The service has been top of the political agenda with parties using the issue to score points over their opponents in Parliament.

But Mr McCartney says an apolitical, cross-party approach is necessary to deliver sustained improvements in the NHS.

He said: “So much energy and time is spent on making the NHS a political football.

“Now is the time to have those conversations.

“An independent commission with all political parties signing up will have the best chance of protecting our vital service well into the future.

“We need a conversation about what we want from our NHS and what we are prepared to pay for.”

The commission would consist of MPs from all parties along with NHS experts.

Over two years it would, among other issues, discuss how taxation and spending could be adjusted to create a sustainable NHS.

MPs from all parties would then sign up to follow the recommendations of the commission’s report.

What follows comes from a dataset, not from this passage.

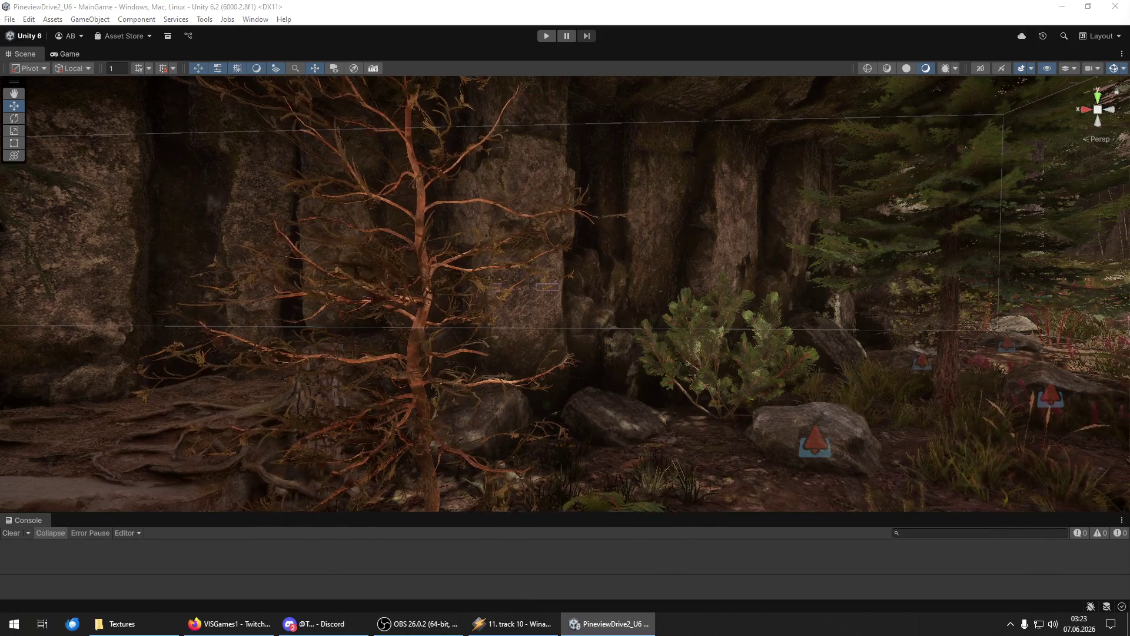
Fly to the cliff base and place a leafy shrub on the dirt floor.
{"action": "key", "text": "w"}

Other MPs have expressed interest in the proposal including former Lib Dem health minister Norman Lamb and doctor and Conservative MP Andrew Murrison.

Norman Lamb. Pic: Rowan Griffiths

Mr McCartney said he was hoping his plan would interest former GP and Health Select Committee chair Sarah Woollaston who has been a vocal critic of current Government health policy.

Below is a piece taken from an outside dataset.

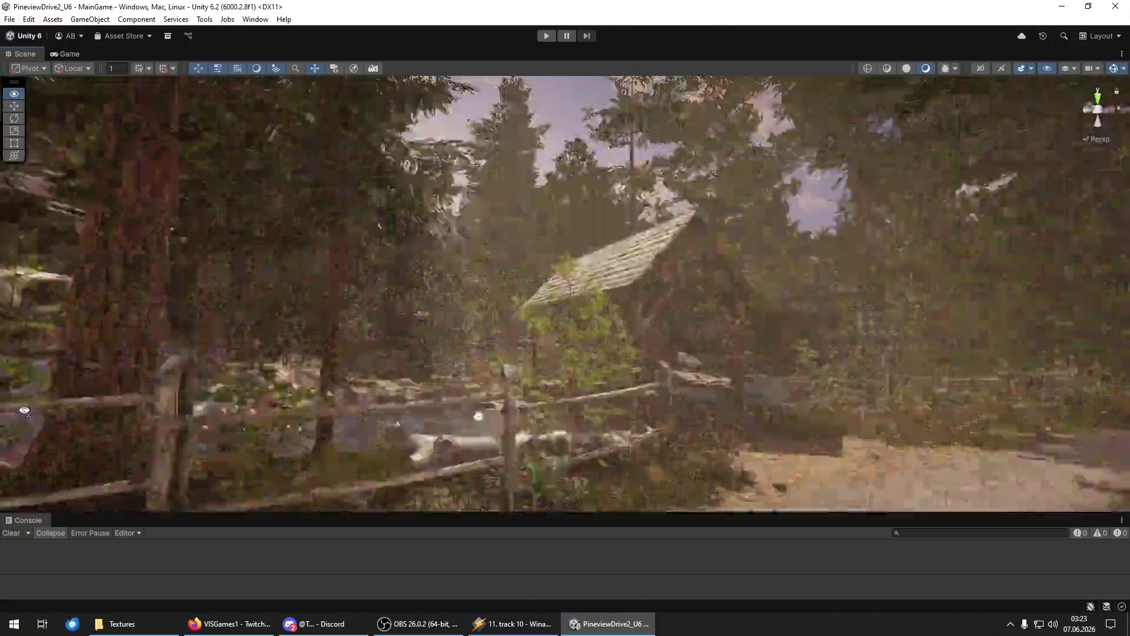
{"action": "key", "text": "w"}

The Colne Valley MP said parliamentary debates on the NHS had been ‘puerile’ and characterised by ‘shouting and point scoring.’

But he said he believed a cross-party commission could work.

Mr McCartney said: “There are sensible MPs on all sides of the House that are willing to take the politics out.

“There are some deep thinkers.”

He added: “We are trying to find a way to focus successive governments on giving us the best chance of an NHS that we all deserve.”

A Royal Commission on NHS spending was set up under Harold Wilson ’s Labour government in 1975.

It recommended that the administration of the NHS should be simplified by eliminating, in most cases, a tier of management.

As a result Area Health Authorities were abolished in 1982.